Definition of Soulful
I looked up the meaning of soulful after a friend recently asked me, “How do you make a home feel soulful?” Webster’s definition of soulful: full of or expressing feeling or emotion. In thinking about her question, one of my mantras came to mind – it’s not just the way a home looks, it’s the way it feels.
I suppose the feeling of soulfulness is different for everyone. But I think it has something to do with what’s in your heart – what you treasure in life and what gives your life meaning. Creating a feeling of soulfulness in a home is very personal. But I do believe there are universal threads of soulfulness that unite us, that we all share or relate to.
Layers of Soulfulness
Nature, art, animals, handmade objects and ancient hand worn objects, things that hold memories, books, photos of friends and family, and sacred objects are the layers I feel add soulfulness to wherever you live. A dear friend who lost her home in the Northern California fires last fall defined a soulful home as one that doesn’t look temporary. A home that shows the beauty of the passage of time where people live out their lives surrounding themselves with the essence of who they are and what calls to them on a deep level.

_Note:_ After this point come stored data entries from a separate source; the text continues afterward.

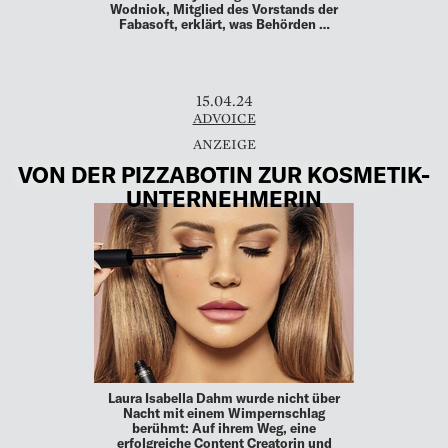
Wodniok, Mitglied des Vorstands der
Fabasoft, erklärt, was Behörden …
15.04.24
ADVOICE
VON DER PIZZABOTIN ZUR KOSMETIK-
UNTERNEHMERIN
Laura Isabella Dahm wurde nicht über
Nacht mit einem Wimpernschlag
berühmt: Auf ihrem Weg, eine
erfolgreiche Content Creatorin und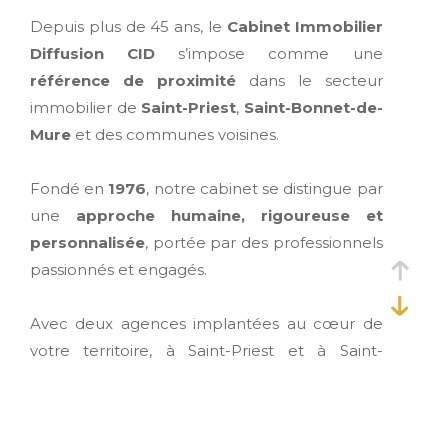
Depuis plus de 45 ans, le
Cabinet Immobilier
Diffusion CID
s’impose comme une
référence de proximité
dans le secteur
immobilier de
Saint-Priest
,
Saint-Bonnet-de-
Mure
et des communes voisines.
Fondé en
1976
, notre cabinet se distingue par
une
approche humaine, rigoureuse et
personnalisée
, portée par des professionnels
passionnés et engagés.
Avec deux agences implantées au cœur de
votre territoire, à Saint-Priest et à Saint-
Bonnet-de-Mure, nous vous accompagnons
dans tous vos projets
: vente, location,
gestion locative et syndic de copropriété.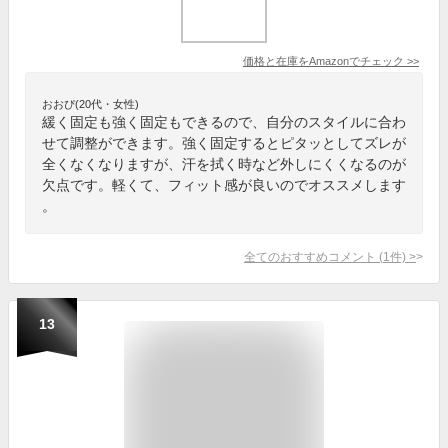
価格と在庫を
Amazon
でチェック
>>
おおぴ(20代・女性)
緩く固定も強く固定もできるので、自分のスタイルに合わ
せて調整ができます。強く固定するとピタッとしてズレが
全くなくなりますが、汗を拭く時など外しにくくなるのが
欠点です。軽くて、フィット感が良いのでオススメします
。
全てのおすすめコメント
(
1
件)
>
13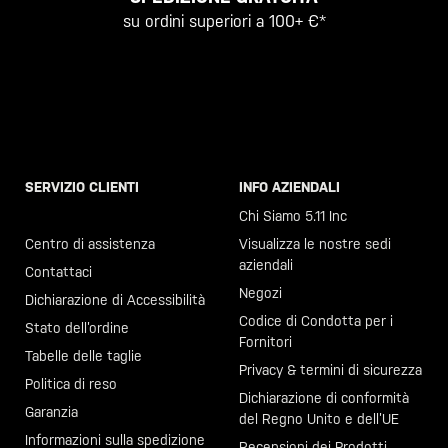
su ordini superiori a 100+ €*
SERVIZIO CLIENTI
INFO AZIENDALI
Chiama il +46 40 23 00 80
Chi Siamo 5.11 Inc
Centro di assistenza
Visualizza le nostre sedi
aziendali
Contattaci
Negozi
Dichiarazione di Accessibilità
Codice di Condotta per i
Stato dell’ordine
Fornitori
Tabelle delle taglie
Privacy & termini di sicurezza
Politica di reso
Dichiarazione di conformità
Garanzia
del Regno Unito e dell’UE
Informazioni sulla spedizione
Recensioni dei Prodotti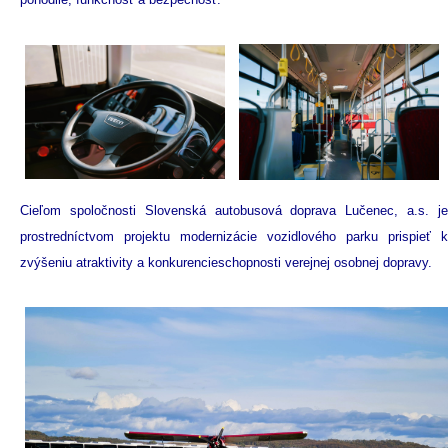
Cieľom spoločnosti Slovenská autobusová doprava Lučenec, a.s. je
prostredníctvom projektu modernizácie vozidlového parku prispieť k
zvýšeniu atraktivity a konkurencieschopnosti verejnej osobnej dopravy.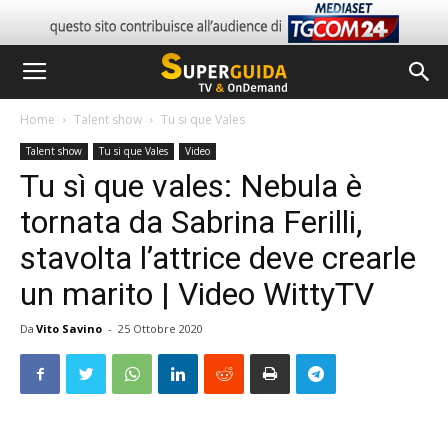
Home
Talent show
Tu si que Vales
Talent show
Tu si que Vales
Video
Tu sì que vales: Nebula è
tornata da Sabrina Ferilli,
stavolta l’attrice deve crearle
un marito | Video WittyTV
Da
Vito Savino
-
25 Ottobre 2020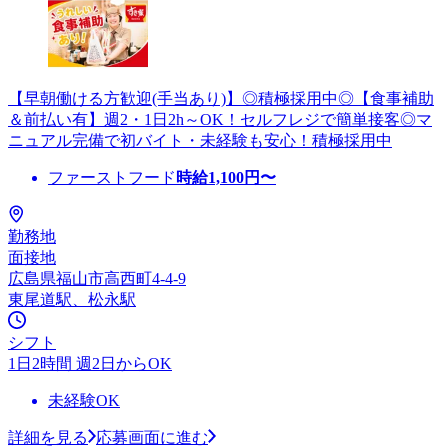
【早朝働ける方歓迎(手当あり)】◎積極採用中◎【食事補助
＆前払い有】週2・1日2h～OK！セルフレジで簡単接客◎マ
ニュアル完備で初バイト・未経験も安心！積極採用中
ファーストフード
時給
1,100
円〜
勤務地
面接地
広島県福山市高西町4-4-9
東尾道駅、松永駅
シフト
1日2時間 週2日からOK
未経験OK
詳細を見る
応募画面に進む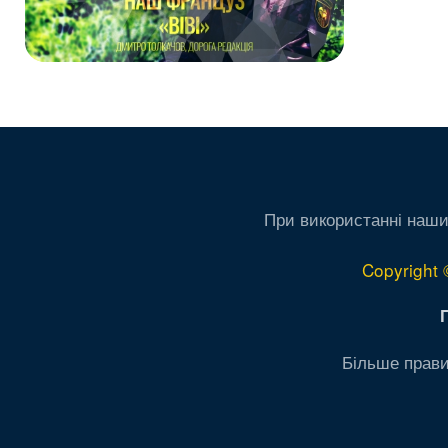
При використанні наши
Copyright 
Більше прави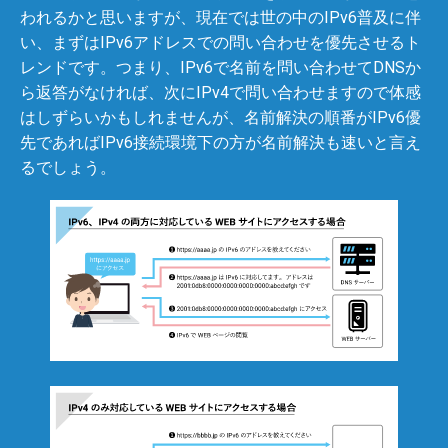
われるかと思いますが、現在では世の中のIPv6普及に伴
い、まずはIPv6アドレスでの問い合わせを優先させるト
レンドです。つまり、IPv6で名前を問い合わせてDNSか
ら返答がなければ、次にIPv4で問い合わせますので体感
はしずらいかもしれませんが、名前解決の順番がIPv6優
先であればIPv6接続環境下の方が名前解決も速いと言え
るでしょう。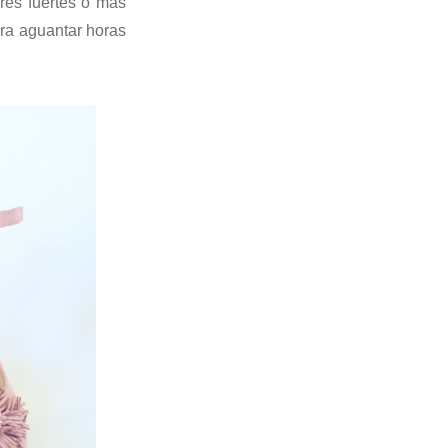
ores fuertes o más
ra aguantar horas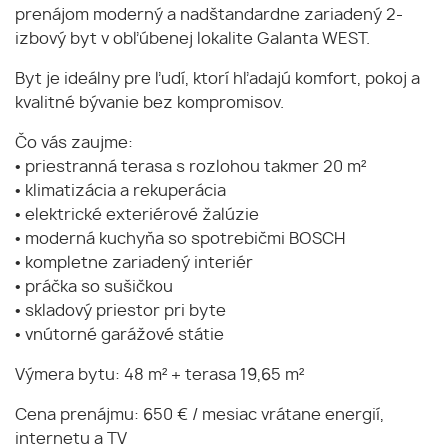
prenájom moderný a nadštandardne zariadený 2-
izbový byt v obľúbenej lokalite Galanta WEST.
Byt je ideálny pre ľudí, ktorí hľadajú komfort, pokoj a
kvalitné bývanie bez kompromisov.
Čo vás zaujme:
• priestranná terasa s rozlohou takmer 20 m²
• klimatizácia a rekuperácia
• elektrické exteriérové žalúzie
• moderná kuchyňa so spotrebičmi BOSCH
• kompletne zariadený interiér
• práčka so sušičkou
• skladový priestor pri byte
• vnútorné garážové státie
Výmera bytu: 48 m² + terasa 19,65 m²
Cena prenájmu: 650 € / mesiac vrátane energií,
internetu a TV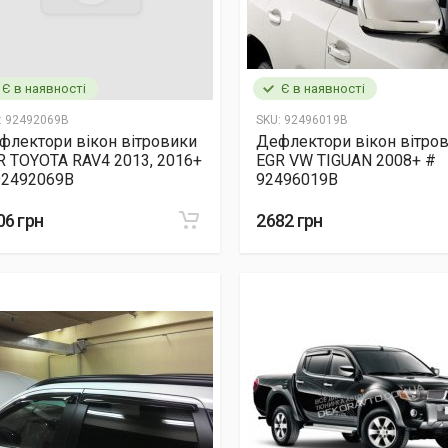
Є в наявності
Є в наявності
:
92492069B
SKU:
92496019B
флектори вікон вітровики
Дефлектори вікон вітро
R TOYOTA RAV4 2013, 2016+
EGR VW TIGUAN 2008+ #
92492069B
92496019B
06 грн
2682 грн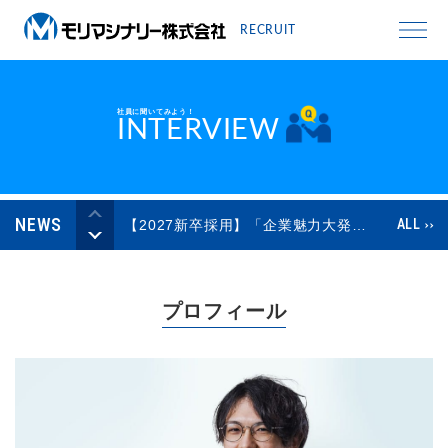
RECRUIT
社員に聞いてみよう！
INTERVIEW
NEWS
ALL
【2027新卒採用】「企業魅力大発見！おかやまWeb交流会」の動画が公開されました！
「正規雇用労働者の中途採用比率」（過去３か年分）を公表いたします。
プロフィール
【2026新卒採用】「企業魅力大発見！おかやまWeb交流会」の動画が公開されました！
「正規雇用労働者の中途採用比率」（過去３か年分）を公表いたします。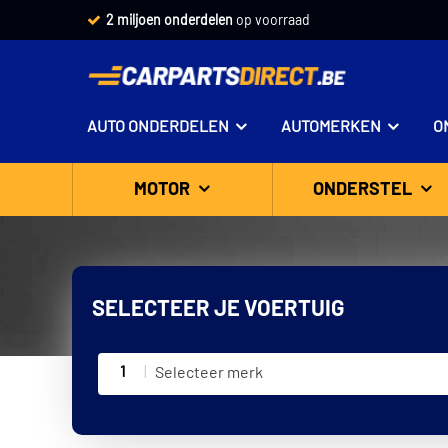
2 miljoen onderdelen
op voorraad
AUTO ONDERDELEN
AUTOMERKEN
O
MOTOR
ONDERSTEL
SELECTEER JE VOERTUIG
1
Selecteer merk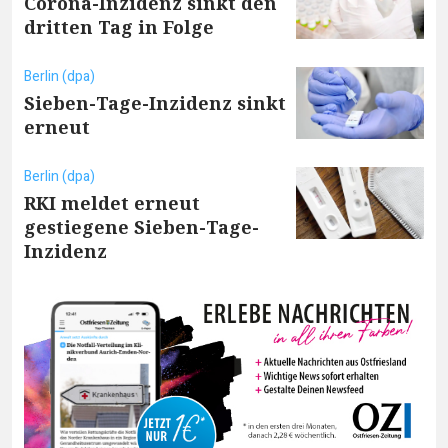
Corona-Inzidenz sinkt den
dritten Tag in Folge
Berlin (dpa)
Sieben-Tage-Inzidenz sinkt
erneut
Berlin (dpa)
RKI meldet erneut
gestiegene Sieben-Tage-
Inzidenz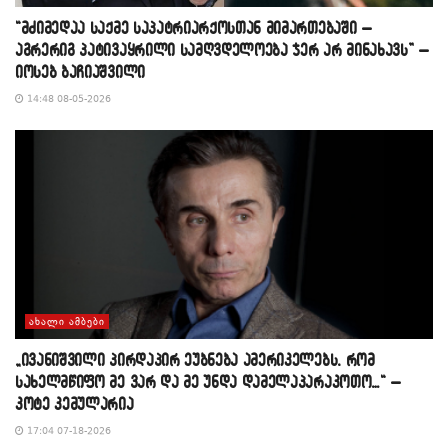
“მძიმედაა საქმე საპატრიარქოსთან მიმართებაში –
აგრერიგ პატივაყრილი სამღვდელოება ჯერ არ მინახავს” –
იოსებ ბაჩიაშვილი
14:48 08-05-2026
ᲐᲮᲐᲚᲘ ᲐᲛᲑᲔᲑᲘ
„ივანიშვილი პირდაპირ ეუბნება ამერიკელებს, რომ
სახელმწიფო მე ვარ და მე უნდა დამელაპარაკოთო…“ –
კოტე კემულარია
17:04 07-18-2026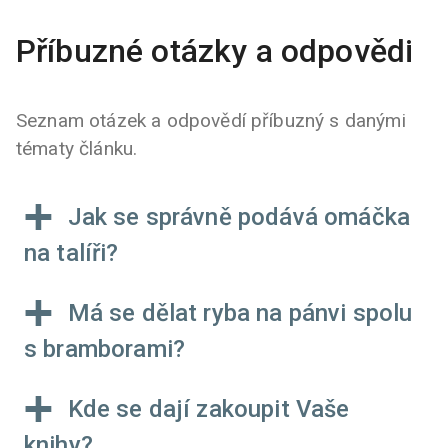
Příbuzné otázky a odpovědi
Seznam otázek a odpovědí příbuzný s danými
tématy článku.
Jak se správně podává omáčka
na talíři?
Má se dělat ryba na pánvi spolu
s bramborami?
Kde se dají zakoupit Vaše
knihy?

There’s something about sacred objects that represent a bigger picture to life that hold a special place in my heart. I have filled my home in Northern New Mexico and Northern California with objects I’ve collected over the years from both areas as well as from my travels. I do not regard these as religious objects but rather as spiritual icons that serve to comfort and inspire me by what they represent.
The entry to my casita in Santa Fe, where the spiral staircase curves to meet the second floor, had a nicho in the wall when I bought the adobe. I hung a light over it and placed an antique statue of Saint Francis of Assisi, who is the patron saint of Santa Fe and animals, both of which I greatly revere.
The small family room fireplace is adorned with an antique hand carved angel from Mexico. In my home, I love the presence of angels who have intrigued artists, writers, and ordinary people of every age and culture for centuries. I found the unusual contemporary bronze cross adjacent to the fireplace in a Santa Fe gallery crafted by a local artist. Its unexpected lighthearted shape surprises me.
The antique brass Hindu god Ganesh, who is the Remover of Obstacles and Lord of Good Fortune, sits on an altar at the top of my stairway in California. He reminds me to be grateful every day for the good fortune in my life.
Spiritual Symbols of Mindfulness and Compassion
The ancient black and white marble Buddha originated in Burma (now Myanmar). It occupies a place of honor in my dining room in California encouraging mindfulness of the present moment.
In Chinese Buddhism, Kuan Yin is the bodhisattva or goddess of compassion, mercy, kindness and love. Who would not be served to be reminded of these high-minded virtues to aspire to in everyday life?
A porcelain statue of Mary, a gold-leafed Russian icon of Jesus and a small wooden Buddha from Laos stand beside a primitive wooden cross with a rusted metal heart from New Mexico. A handmade African mud cloth covers this Tibetan Buddhist High Llama altar adorned with bittersweet, candles, angels and sacred icons below a painting by renowned watercolor artist Tom Noble of Taos, who passed in February last year.
A Soulful Home
A soulful home can be filled with layers of objects that represent what has heart and meaning to you, whether it’s a book, a cat, a painting, a view, a spiritual icon or all of these. Look deep inside yourself to find what you treasure in life and then live in it authentically. Fill your home with objects that touch your soul, inspiring and reminding you to stop just for a moment to appreciate and revere the sacredness of life both inside and outside of where you call home.